While almost everyone is talking about new mirrorless cameras these days we decided to take a look at a more typical video or in this case cinema camera. Why? A dedicated video camera has a completely different form factor and shape, it has more connections and inputs that are often necessary in broadcasting but of course the settings & features also vary. For me it’s always important to really figure out the pros and cons between a small DSLR or nowadays mirrorless and a more traditional video camera. We made a video review about a camera that we have used over the summer which you can watch below.
You can read the whole review below:
There are not many camera’s that are near perfection. Delivering a detailed, cinematic image with great colors is just one part of a good camera. Having all the necessary features, inputs and connections as well as good ergonomics are other important components. While many manufacturers struggle to put all of that in to one product Canon seems to have figured it out when it comes to their Cinema EOS line.
The EOS C200 has a Super 35mm sensor which means you can use classic Canon EF photo glass as well as new cinema lenses.
Back when the original EOS C100 was released I already liked the ergonomics and body shape but the camera’s codec and limited frame rates where big disadvantages for high-end productions.
The C200 can record on to SD card and CFast 2.0. If you only want to record 4:2:0 8-bit MP4 files you can simply use SD cards as a medium and shoot Ultra HD with up to 60 frames per second with a bitrate of 150Mbps. But if you want full flexibility in post it’s best to record Cinema Raw Light in DCI 4K resolution on to a CFast card.
Even though the camera can shoot raw video it doesn’t mean recording MP4 is not recommended. I actually ended up filming a lot in Ultra HD with 50 frames per second because it’s convenient and fast and easy to edit in post. The bitrate is obviously not very high but I barely had issues when grading the C-Log footage.
It also has the option to record 120 frames per second in 1080p. The results are quite good but the image is soft, lacks details and sometimes has aliasing issues. But it’s definitely usable and still much better than what other cameras deliver. Besides the slow motion recording it can also record timelapses simply by setting an interval in the menu.
The Canon C200 is one of the most well-designed documentary and commercial cameras out there. The ergonomics are great and the overall feel when operating the camera is what most other cameras are lacking. There’s no search for buttons because they are all positioned in a way that makes sense to someone who needs to shoot all day.

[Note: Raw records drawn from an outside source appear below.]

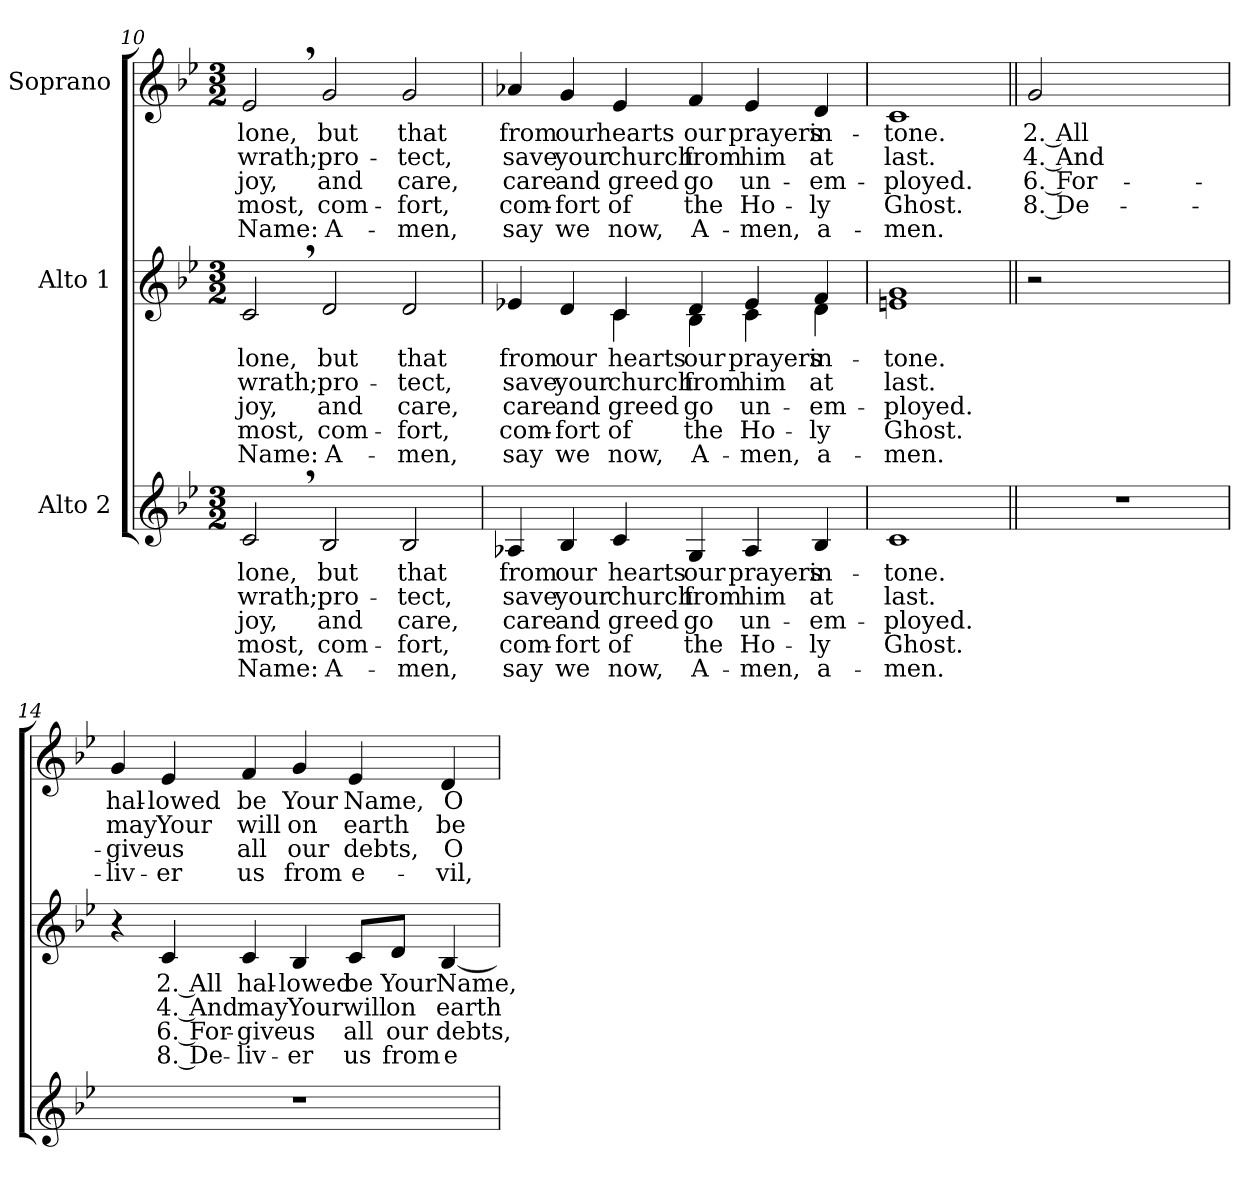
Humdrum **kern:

**kern	**text	**text	**text	**text	**text	**kern	**text	**text	**text	**text	**text	**kern	**text	**text	**text	**text	**text
*part3	*part3	*part3	*part3	*part3	*part3	*part2	*part2	*part2	*part2	*part2	*part2	*part1	*part1	*part1	*part1	*part1	*part1
*staff3	*staff3	*staff3	*staff3	*staff3	*staff3	*staff2	*staff2	*staff2	*staff2	*staff2	*staff2	*staff1	*staff1	*staff1	*staff1	*staff1	*staff1
*I"Alto 2	*	*	*	*	*	*I"Alto 1	*	*	*	*	*	*I"Soprano	*	*	*	*	*
!!LO:LB:g=z
*clefG2	*	*	*	*	*	*clefG2	*	*	*	*	*	*clefG2	*	*	*	*	*
*k[b-e-]	*	*	*	*	*	*k[b-e-]	*	*	*	*	*	*k[b-e-]	*	*	*	*	*
*B-:	*	*	*	*	*	*B-:	*	*	*	*	*	*B-:	*	*	*	*	*
*M3/2	*	*	*	*	*	*M3/2	*	*	*	*	*	*M3/2	*	*	*	*	*
=10	=10	=10	=10	=10	=10	=10	=10	=10	=10	=10	=10	=10	=10	=10	=10	=10	=10
!	!LO:LY:b	!LO:LY:b	!LO:LY:b	!LO:LY:b	!LO:LY:b	!	!	!	!	!	!	!	!	!	!	!	!
!	!	!	!	!	!	!	!LO:LY:b	!LO:LY:b	!LO:LY:b	!LO:LY:b	!LO:LY:b	!	!	!	!	!	!
!	!	!	!	!	!	!	!	!	!	!	!	!	!LO:LY:b	!LO:LY:b	!LO:LY:b	!LO:LY:b	!LO:LY:b
2c,>/	-lone,	wrath;	-joy,	most,	Name:	2c,>/	-lone,	wrath;	-joy,	most,	Name:	2e-,>/	-lone,	wrath;	-joy,	most,	Name:
!	!LO:LY:b	!LO:LY:b	!LO:LY:b	!LO:LY:b	!LO:LY:b	!	!	!	!	!	!	!	!	!	!	!	!
!	!	!	!	!	!	!	!LO:LY:b	!LO:LY:b	!LO:LY:b	!LO:LY:b	!LO:LY:b	!	!	!	!	!	!
!	!	!	!	!	!	!	!	!	!	!	!	!	!LO:LY:b	!LO:LY:b	!LO:LY:b	!LO:LY:b	!LO:LY:b
2B-/	but	pro-	and	com-	A-	2d/	but	pro-	and	com-	A-	2g/	but	pro-	and	com-	A-
!	!LO:LY:b	!LO:LY:b	!LO:LY:b	!LO:LY:b	!LO:LY:b	!	!	!	!	!	!	!	!	!	!	!	!
!	!	!	!	!	!	!	!LO:LY:b	!LO:LY:b	!LO:LY:b	!LO:LY:b	!LO:LY:b	!	!	!	!	!	!
!	!	!	!	!	!	!	!	!	!	!	!	!	!LO:LY:b	!LO:LY:b	!LO:LY:b	!LO:LY:b	!LO:LY:b
2B-/	that	-tect,	care,	-fort,	-men,	2d/	that	-tect,	care,	-fort,	-men,	2g/	that	-tect,	care,	-fort,	-men,
=11	=11	=11	=11	=11	=11	=11	=11	=11	=11	=11	=11	=11	=11	=11	=11	=11	=11
!	!LO:LY:b	!LO:LY:b	!LO:LY:b	!LO:LY:b	!LO:LY:b	!	!	!	!	!	!	!	!	!	!	!	!
!	!	!	!	!	!	!	!LO:LY:b	!LO:LY:b	!LO:LY:b	!LO:LY:b	!LO:LY:b	!	!	!	!	!	!
*	*	*	*	*	*	*^	*	*	*	*	*	*	*	*	*	*	*
!	!	!	!	!	!	!	!	!	!	!	!	!	!	!LO:LY:b	!LO:LY:b	!LO:LY:b	!LO:LY:b	!LO:LY:b
4A-X/	from	save	care	com-	say	4e-X/	2ryy	from	save	care	com-	say	4a-X/	from	save	care	com-	say
!	!LO:LY:b	!LO:LY:b	!LO:LY:b	!LO:LY:b	!LO:LY:b	!	!	!	!	!	!	!	!	!	!	!	!	!
!	!	!	!	!	!	!	!	!LO:LY:b	!LO:LY:b	!LO:LY:b	!LO:LY:b	!LO:LY:b	!	!	!	!	!	!
!	!	!	!	!	!	!	!	!	!	!	!	!	!	!LO:LY:b	!LO:LY:b	!LO:LY:b	!LO:LY:b	!LO:LY:b
4B-/	our	your	and	-fort	we	4d/	.	our	your	and	-fort	we	4g/	our	your	and	-fort	we
!	!LO:LY:b	!LO:LY:b	!LO:LY:b	!LO:LY:b	!LO:LY:b	!	!	!	!	!	!	!	!	!	!	!	!	!
!	!	!	!	!	!	!	!	!LO:LY:b	!LO:LY:b	!LO:LY:b	!LO:LY:b	!LO:LY:b	!	!	!	!	!	!
!	!	!	!	!	!	!	!	!	!	!	!	!	!	!LO:LY:b	!LO:LY:b	!LO:LY:b	!LO:LY:b	!LO:LY:b
4c/	hearts	church	greed	of	now,	4c/	4c\	hearts	church	greed	of	now,	4e-/	hearts	church	greed	of	now,
!	!LO:LY:b	!LO:LY:b	!LO:LY:b	!LO:LY:b	!LO:LY:b	!	!	!	!	!	!	!	!	!	!	!	!	!
!	!	!	!	!	!	!	!	!LO:LY:b	!LO:LY:b	!LO:LY:b	!LO:LY:b	!LO:LY:b	!	!	!	!	!	!
!	!	!	!	!	!	!	!	!	!	!	!	!	!	!LO:LY:b	!LO:LY:b	!LO:LY:b	!LO:LY:b	!LO:LY:b
4G/	our	from	go	the	A-	4d/	4B-\	our	from	go	the	A-	4f/	our	from	go	the	A-
!	!LO:LY:b	!LO:LY:b	!LO:LY:b	!LO:LY:b	!LO:LY:b	!	!	!	!	!	!	!	!	!	!	!	!	!
!	!	!	!	!	!	!	!	!LO:LY:b	!LO:LY:b	!LO:LY:b	!LO:LY:b	!LO:LY:b	!	!	!	!	!	!
!	!	!	!	!	!	!	!	!	!	!	!	!	!	!LO:LY:b	!LO:LY:b	!LO:LY:b	!LO:LY:b	!LO:LY:b
4A-/	prayers	him	un-	Ho-	-men,	4e-/	4c\	prayers	him	un-	Ho-	-men,	4e-/	prayers	him	un-	Ho-	-men,
!	!LO:LY:b	!LO:LY:b	!LO:LY:b	!LO:LY:b	!LO:LY:b	!	!	!	!	!	!	!	!	!	!	!	!	!
!	!	!	!	!	!	!	!	!LO:LY:b	!LO:LY:b	!LO:LY:b	!LO:LY:b	!LO:LY:b	!	!	!	!	!	!
!	!	!	!	!	!	!	!	!	!	!	!	!	!	!LO:LY:b	!LO:LY:b	!LO:LY:b	!LO:LY:b	!LO:LY:b
4B-/	in-	at	-em-	-ly	a-	4f/	4d\	in-	at	-em-	-ly	a-	4d/	in-	at	-em-	-ly	a-
=12	=12	=12	=12	=12	=12	=12	=12	=12	=12	=12	=12	=12	=12	=12	=12	=12	=12	=12
!	!LO:LY:b	!LO:LY:b	!LO:LY:b	!LO:LY:b	!LO:LY:b	!	!	!	!	!	!	!	!	!	!	!	!	!
!	!	!	!	!	!	!	!	!LO:LY:b	!LO:LY:b	!LO:LY:b	!LO:LY:b	!LO:LY:b	!	!	!	!	!	!
!	!	!	!	!	!	!	!	!	!	!	!	!	!	!LO:LY:b	!LO:LY:b	!LO:LY:b	!LO:LY:b	!LO:LY:b
1c	-tone.	last.	-ployed.	Ghost.	-men.	1g	1en	-tone.	last.	-ployed.	Ghost.	-men.	1c	-tone.	last.	-ployed.	Ghost.	-men.
*	*	*	*	*	*	*v	*v	*	*	*	*	*	*	*	*	*	*	*
!!LO:PB:g=z
=13||	=13||	=13||	=13||	=13||	=13||	=13||	=13||	=13||	=13||	=13||	=13||	=13||	=13||	=13||	=13||	=13||	=13||
*	*	*	*	*	*	*^	*	*	*	*	*	*	*	*	*	*	*
!	!	!	!	!	!	!	!	!	!	!	!	!	!	!LO:LY:b	!LO:LY:b	!LO:LY:b	!LO:LY:b	!
*	*	*	*	*	*	*v	*v	*	*	*	*	*	*	*	*	*	*	*
1.r	.	.	.	.	.	2r	.	.	.	.	.	2g/	2. All	4. And	6. For-	8. De-	.
.	.	.	.	.	.	1ryy	.	.	.	.	.	1ryy	.	.	.	.	.
=14	=14	=14	=14	=14	=14	=14	=14	=14	=14	=14	=14	=14	=14	=14	=14	=14	=14
!	!	!	!	!	!	!	!	!	!	!	!	!	!LO:LY:b	!LO:LY:b	!LO:LY:b	!LO:LY:b	!
1.r	.	.	.	.	.	4r	.	.	.	.	.	4g/	hal-	may	-give	-liv-	.
!	!	!	!	!	!	!	!LO:LY:b	!LO:LY:b	!LO:LY:b	!LO:LY:b	!	!	!	!	!	!	!
!	!	!	!	!	!	!	!	!	!	!	!	!	!LO:LY:b	!LO:LY:b	!LO:LY:b	!LO:LY:b	!
.	.	.	.	.	.	4c/	2. All	4. And	6. For-	8. De-	.	4e-/	-lowed	Your	us	-er	.
!	!	!	!	!	!	!	!LO:LY:b	!LO:LY:b	!LO:LY:b	!LO:LY:b	!	!	!	!	!	!	!
!	!	!	!	!	!	!	!	!	!	!	!	!	!LO:LY:b	!LO:LY:b	!LO:LY:b	!LO:LY:b	!
.	.	.	.	.	.	4c/	hal-	may	-give	-liv-	.	4f/	be	will	all	us	.
!	!	!	!	!	!	!	!LO:LY:b	!LO:LY:b	!LO:LY:b	!LO:LY:b	!	!	!	!	!	!	!
!	!	!	!	!	!	!	!	!	!	!	!	!	!LO:LY:b	!LO:LY:b	!LO:LY:b	!LO:LY:b	!
.	.	.	.	.	.	4B-/	-lowed	Your	us	-er	.	4g/	Your	on	our	from	.
!	!	!	!	!	!	!	!LO:LY:b	!LO:LY:b	!LO:LY:b	!LO:LY:b	!	!	!	!	!	!	!
!	!	!	!	!	!	!	!	!	!	!	!	!	!LO:LY:b	!LO:LY:b	!LO:LY:b	!LO:LY:b	!
.	.	.	.	.	.	8c/L	be	will	all	us	.	4e-/	Name,	earth	debts,	e-	.
!	!	!	!	!	!	!	!LO:LY:b	!LO:LY:b	!LO:LY:b	!LO:LY:b	!	!	!	!	!	!	!
.	.	.	.	.	.	8d/J	Your	on	our	from	.	.	.	.	.	.	.
!	!	!	!	!	!	!	!LO:LY:b	!LO:LY:b	!LO:LY:b	!LO:LY:b	!	!	!	!	!	!	!
!	!	!	!	!	!	!	!	!	!	!	!	!	!LO:LY:b	!LO:LY:b	!LO:LY:b	!LO:LY:b	!
.	.	.	.	.	.	[4B-/	Name,	earth	debts,	e-	.	4d/	O	be	O	-vil,	.
=	=	=	=	=	=	=	=	=	=	=	=	=	=	=	=	=	=
*-	*-	*-	*-	*-	*-	*-	*-	*-	*-	*-	*-	*-	*-	*-	*-	*-	*-
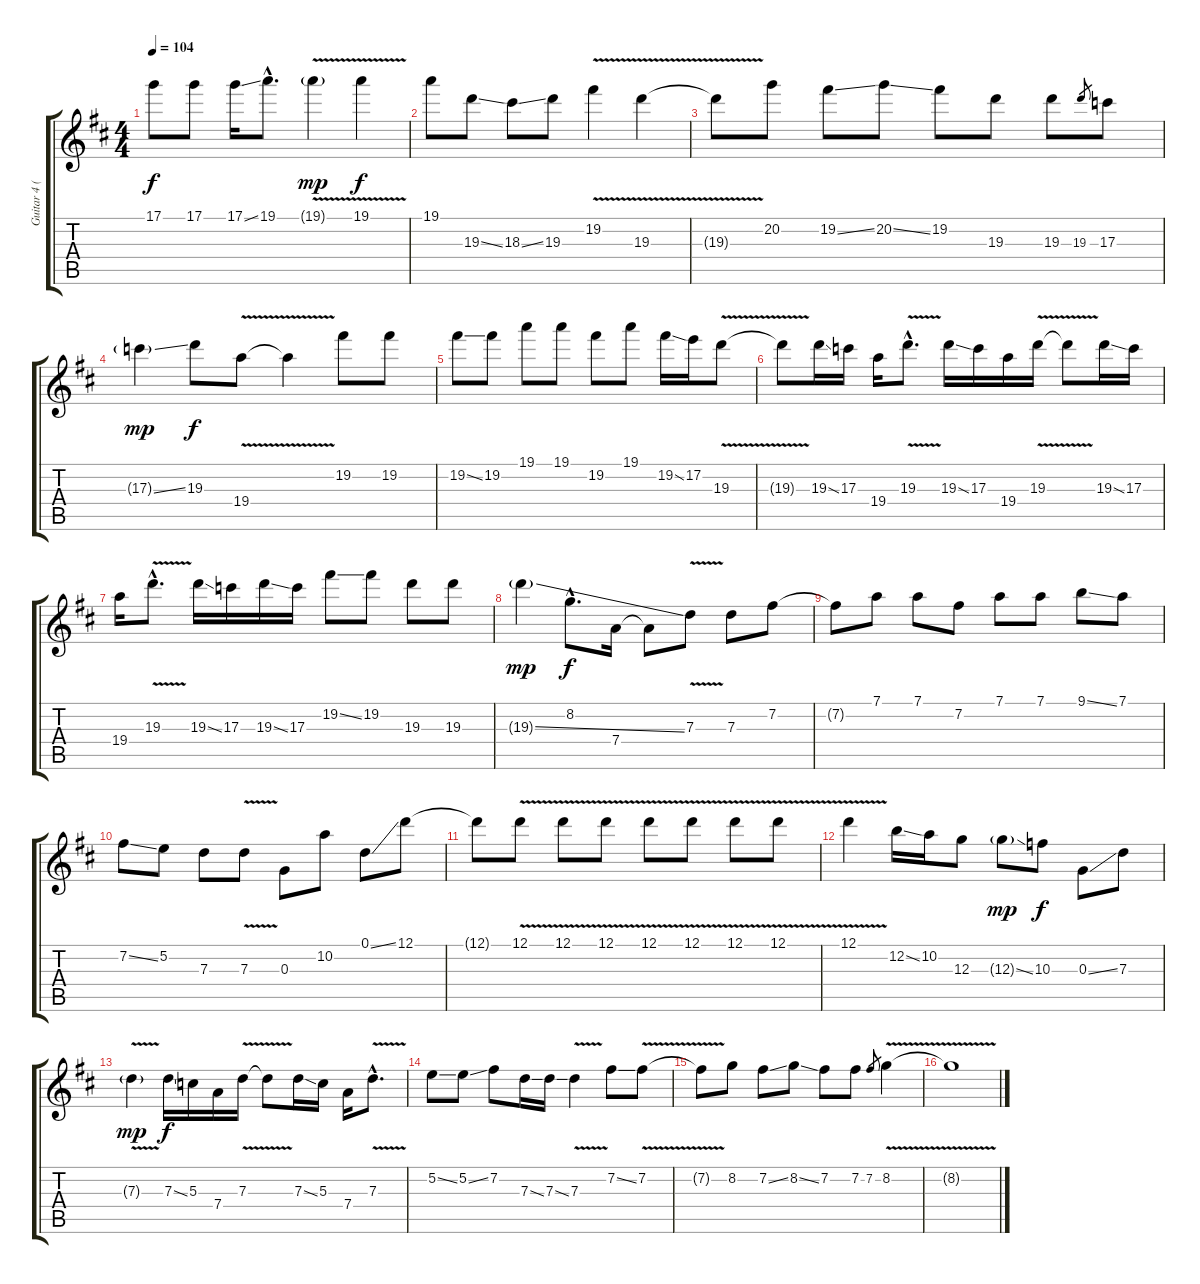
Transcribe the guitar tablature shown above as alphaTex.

\track ("Guitar 4 (Lead-Solo)" "Guitar 4 (") {instrument electricguitarclean}
\staff {score tabs}
\tuning (D4 B3 G3 D3 G2 D2) {hide}
\ts (4 4)
\tempo 104
\clef g2
\ks d
17.1.8{dy f} 17.1.8 17.1{ss}.16 19.1{hac}.8{d} 19.1{v g}.4{dy mp} 19.1{v}.4{dy f} |
19.1.8 19.3{ss}.8 18.3{ss}.8 19.3.8 19.2{v}.4 19.3{v}.4 |
19.3{v t}.8 20.2.8 19.2{ss}.8 20.2{ss}.8 19.2.8 19.3.8 19.3.8 19.3.8{gr} 17.3.8 |
17.3{ss g}.4{dy mp} 19.3.8{dy f} 19.4{v}.8 19.4{v t}.4 19.2.8 19.2.8 |
19.2{ss}.8 19.2.8 19.1.8 19.1.8 19.2.8 19.1.8 19.2{ss}.16 17.2.16 19.3{v}.8 |
19.3{v t}.8 19.3{ss}.16 17.3.16 19.4.16 19.3{v hac}.8{d} 19.3{ss}.16 17.3.16 19.4.16 19.3{v}.16 19.3{t}.8 19.3{ss}.16 17.3.16 |
19.4.16 19.3{v hac}.8{d} 19.3{ss}.16 17.3.16 19.3{ss}.16 17.3.16 19.2{ss}.8 19.2.8 19.3.8 19.3.8 |
19.3{ss g}.4{dy mp} 8.2{hac}.8{d dy f} 7.4.16 7.4{t}.8 7.3{v}.8 7.3.8 7.2.8 |
7.2{t}.8 7.1.8 7.1.8 7.2.8 7.1.8 7.1.8 9.1{ss}.8 7.1.8 |
7.2{ss}.8 5.2.8 7.3.8 7.3{v}.8 0.3.8 10.2.8 0.1{ss}.8 12.1.8 |
12.1{t}.8 12.1{v}.8 12.1{v}.8 12.1{v}.8 12.1{v}.8 12.1{v}.8 12.1{v}.8 12.1{v}.8 |
12.1{v}.4 12.2{ss}.16 10.2.16 12.3.8 12.3{ss g}.8{dy mp} 10.3.8{dy f} 0.3{ss}.8 7.3.8 |
7.3{v g}.4{dy mp} 7.3{ss}.16{dy f} 5.3.16 7.4.16 7.3{v}.16 7.3{t}.8 7.3{ss}.16 5.3.16 7.4.16 7.3{v hac}.8{d} |
5.2{ss}.8 5.2{ss}.8 7.2.8 7.3{ss}.16 7.3{ss}.16 7.3{v}.4 7.2{ss}.8 7.2{v}.8 |
7.2{v t}.8 8.2.8 7.2{ss}.8 8.2{ss}.8 7.2.8 7.2.8 7.2.8{gr} 8.2{v}.4 |
8.2{v t}.1
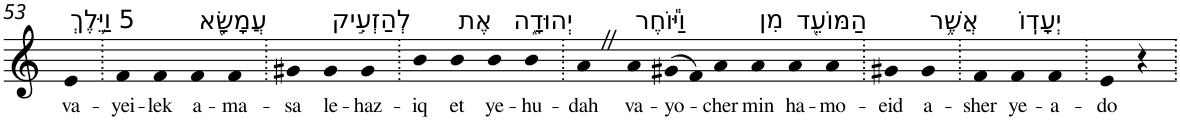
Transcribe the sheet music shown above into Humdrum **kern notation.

**kern	**text
*part1	*part1
*staff1	*staff1
*I"Piano	*
*I'Pno	*
!!LO:PB:g=z
*clefG2	*
*k[]	*
=53	=53
!LO:TX:a:t=5 וַיֵּ֥לֶךְ	!
!	!LO:LY:b
4e	va-
=54.	=54.
!	!LO:LY:b
4f	-yei-
!	!LO:LY:b
4f	-lek
!LO:TX:a:t=עֲמָשָׂ֖א	!
!	!LO:LY:b
4f	a-
!	!LO:LY:b
4f	-ma-
=55.	=55.
!	!LO:LY:b
4g#X	-sa
!LO:TX:a:t=לְהַזְעִ֣יק	!
!	!LO:LY:b
4g#	le-
!	!LO:LY:b
4g#	-haz-
=56.	=56.
!	!LO:LY:b
4b	-iq
!LO:TX:a:t=אֶת	!
!	!LO:LY:b
4b	et
!LO:TX:a:t=יְהוּדָ֑ה	!
!	!LO:LY:b
4b	ye-
!	!LO:LY:b
4b	-hu-
=57.	=57.
!	!LO:LY:b
4aZ	-dah
!LO:TX:a:t=וַיּ֕וֹחֶר	!
!	!LO:LY:b
4a	va-
!	!LO:LY:b
(>8g#X	-yo-
8f)	.
!	!LO:LY:b
4a	-cher
!LO:TX:a:t=מִן	!
!	!LO:LY:b
4a	min
!LO:TX:a:t=הַמּוֹעֵ֖ד	!
!	!LO:LY:b
4a	ha-
!	!LO:LY:b
4a	-mo-
=58.	=58.
!	!LO:LY:b
4g#X	-eid
!LO:TX:a:t=אֲשֶׁ֥ר	!
!	!LO:LY:b
4g#	a-
=59.	=59.
!	!LO:LY:b
4f	-sher
!LO:TX:a:t=יְעָדֽוֹ	!
!	!LO:LY:b
4f	ye-
!	!LO:LY:b
4f	-a-
=60.	=60.
!	!LO:LY:b
4e	-do
4r	.
=.	=.
*-	*-
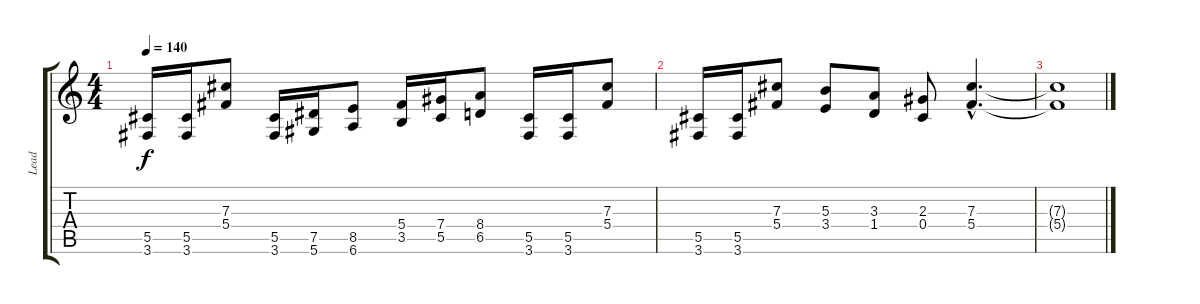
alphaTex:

\track ("Lead" "Lead") {instrument distortionguitar}
\staff {score tabs}
\tuning (Eb4 Bb3 Gb3 Db3 Ab2 Eb2) {hide}
\ts (4 4)
\tempo 140
\clef g2
\ks c
(5.5 3.6).16{dy f} (5.5 3.6).16 (7.3 5.4).8 (5.5 3.6).16 (7.5 5.6).16 (8.5 6.6).8 (5.4 3.5).16 (7.4 5.5).16 (8.4 6.5).8 (5.5 3.6).16 (5.5 3.6).16 (7.3 5.4).8 |
(5.5 3.6).16 (5.5 3.6).16 (7.3 5.4).8 (5.3 3.4).8 (3.3 1.4).8 (2.3 0.4).8 (7.3{hac} 5.4{hac}).4{d} |
(7.3{t} 5.4{t}).1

One feature that every professional video camera should have is ND filters. The C200 makes no exception here. It has two buttons on the side to switch between the different densities. It switches between 2, 4 and 6 stops which is especially necessary on bright summer days.
For audio it has two XLR inputs. Other connections include a headphone jack, SDI, HDMI output and USB. Depending on which battery pack is being used the camera can run up to 5 hours which is pretty good.
While I like pulling focus manually the camera does have Dual Pixel Auto Focus which works great as usual and in combination with the monitor, touch focus can also be used.
What amazes me the most is the simplicity of this camera. If you have never used a professional cinema camera before you might think it could have too many settings and too complicated to shoot with but the opposite is the case. The main settings can be changed on the side simply by pushing a few buttons. The menu is simple too and the only thing that can be confusing is the fine tuning of the picture profiles but that’s not something that is necessary.
The EOS C200 is pretty much the perfect documentary and commercial video camera but of course no camera is perfect. The two main issues I have when shooting especially outside are the electronic viewfinder and the external monitor. The monitor is simply not bright enough so it’s almost impossible to judge the image even when zebra and focus peaking is turned on. The first few times I used the camera I always underexposed which in general is better than overexposing and blowing out the highlights but I didn’t do it on purpose which is not exactly ideal when using a camera that costs 7.500 Dollars. The viewfinder works better but the resolution seems low plus contrast and colors look a bit weird too. I recommend using a third party monitor to be able to actually see what you’re shooting. Luckily Canon is selling the C200 without any accessories which in this case means without EVF and monitor.
While this camera is clearly not for everyone simply because of its price it’s pretty clear why so many filmmakers love this camera. It doesn’t lack any important features, has great ergonomics and the images it produces are lovely.